Data entries
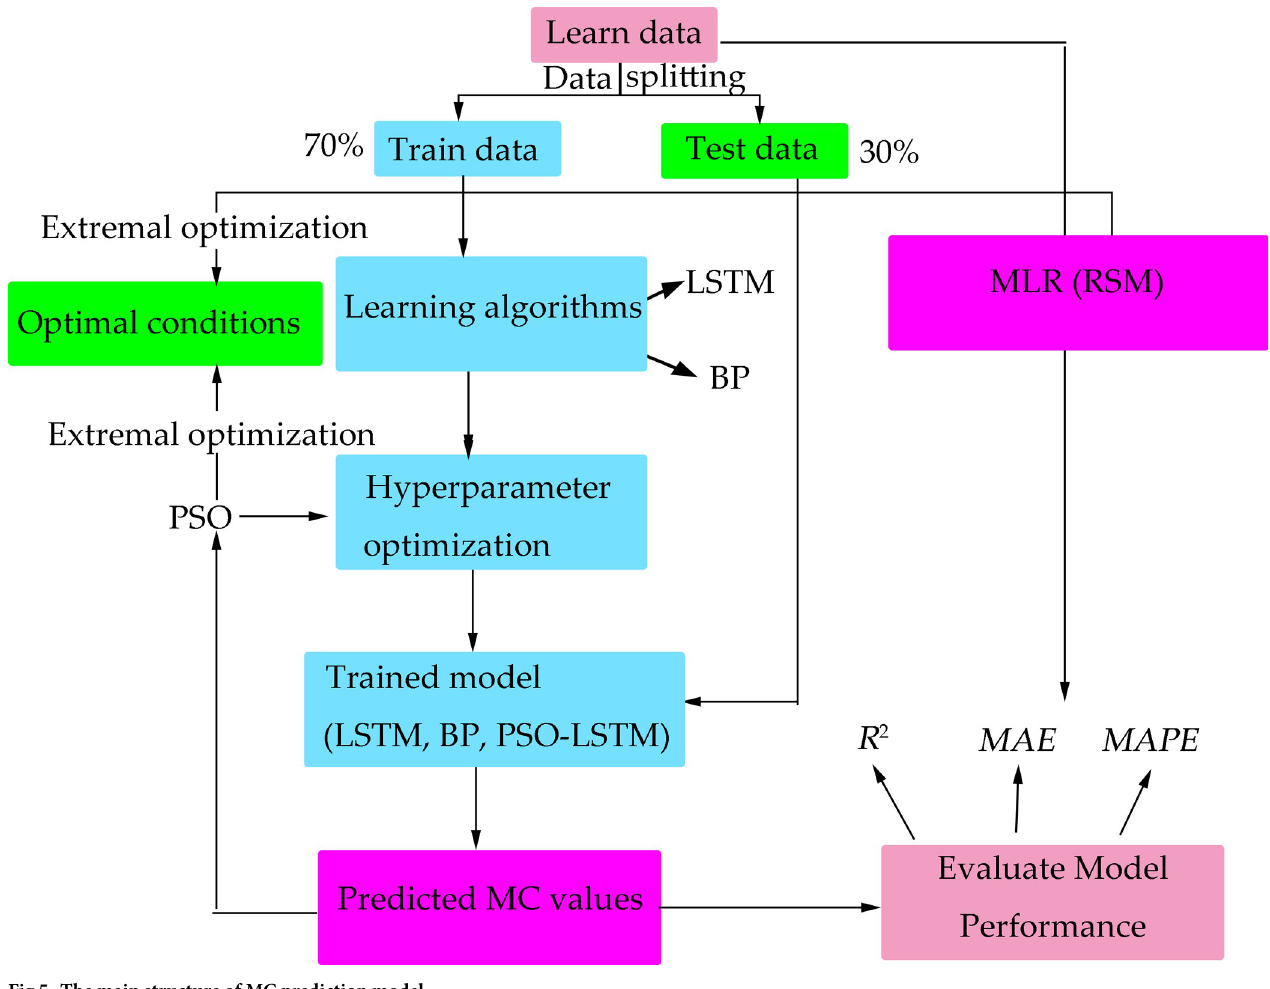
Fig 5. The main structure of MC prediction model.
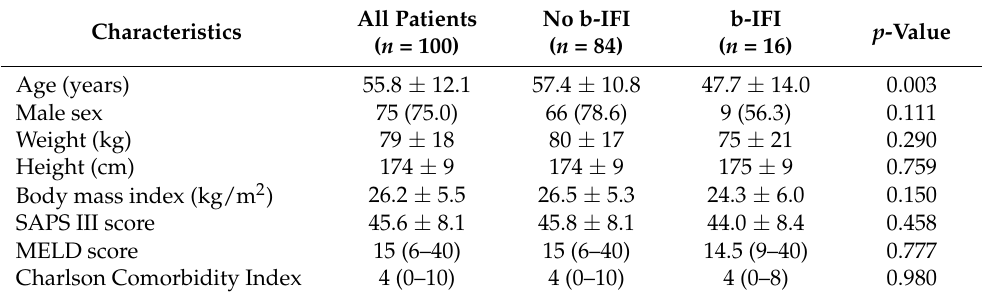
Table 1. Sociodemographic and clinical characteristics, including the perioperative risk factors for b-IFI ( n = 100).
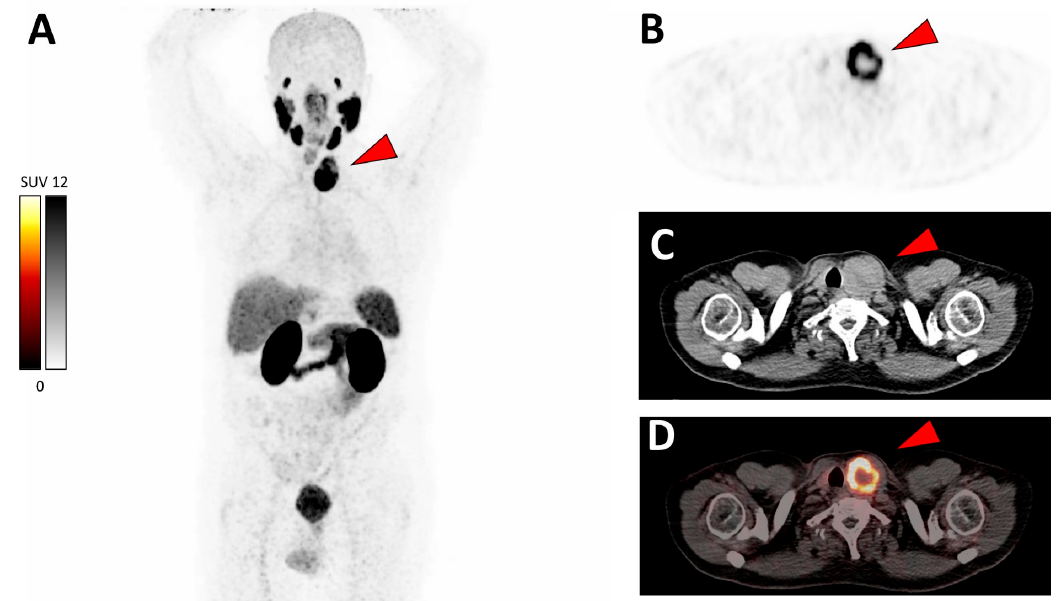
Figure 1. [ 68 Ga]Ga-PSMA-11 PET/CT showing intense uptake (SUV max 32.2) in a left thyroid mass. ( A ) Maximum intensity projection (MIP); transversal slices of ( B ) PET, ( C ) CT, and ( D ) PET/CT fusion. Red arrows point to the left thyroid mass.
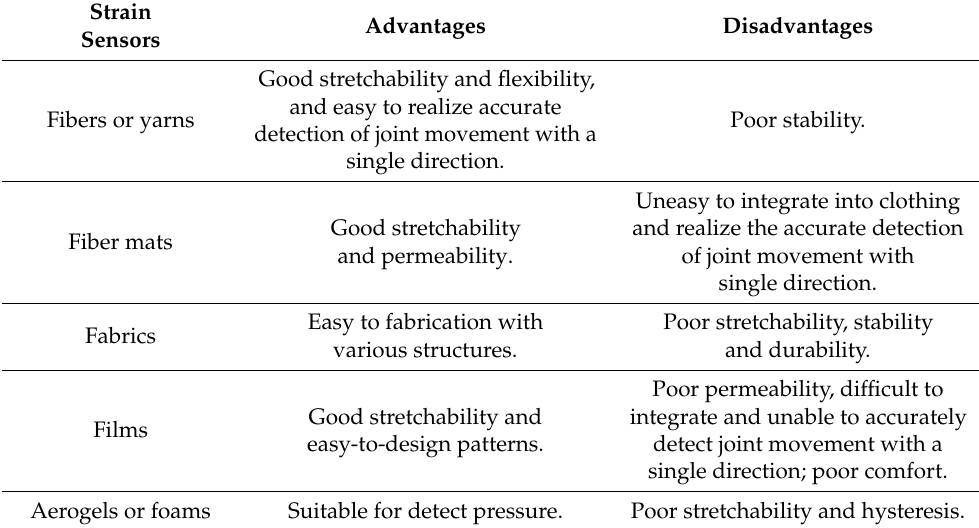
Table 1. Features of flexible strain sensors with different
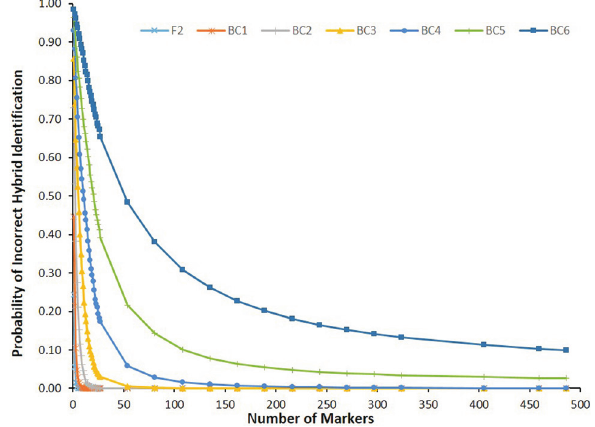
Figure 5 - Probability of incorrect identification of hybrid individuals ob- served in different types of simulated inter and backcross populations, considering increasing numbers of diagnostic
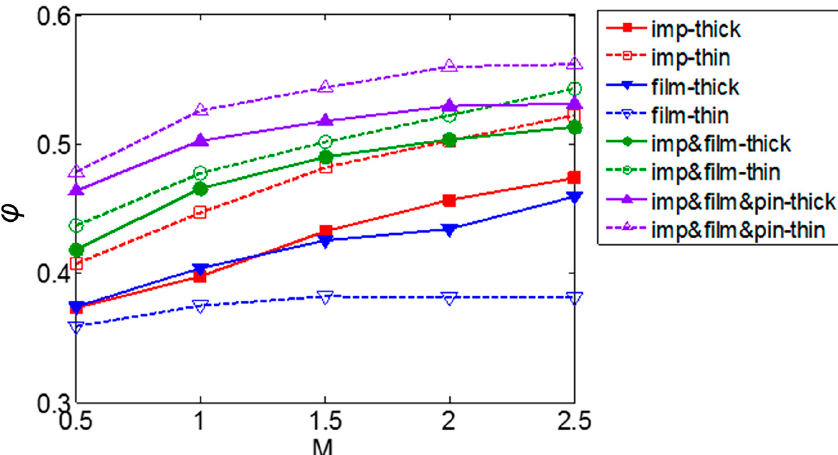
Figure 18. Comparisons of the overall cooling efficiency of various cooling configurations. Reprinted with permission from [100]. Copyright 2019 ASME.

YOUR TASK
Retype the data exactly as it stands, but keep the images out of your copy.

RESPONSE TO THE EXERCISE
Fig 5. The main structure of MC prediction model.
Table 1. Sociodemographic and clinical characteristics, including the perioperative risk factors for b-IFI ( n = 100).
Figure 1. [ 68 Ga]Ga-PSMA-11 PET/CT showing intense uptake (SUV max 32.2) in a left thyroid mass. ( A ) Maximum intensity projection (MIP); transversal slices of ( B ) PET, ( C ) CT, and ( D ) PET/CT fusion. Red arrows point to the left thyroid mass.
Table 1. Features of flexible strain sensors with different
Figure 5 - Probability of incorrect identification of hybrid individuals ob- served in different types of simulated inter and backcross populations, considering increasing numbers of diagnostic
Figure 18. Comparisons of the overall cooling efficiency of various cooling configurations. Reprinted with permission from [100]. Copyright 2019 ASME.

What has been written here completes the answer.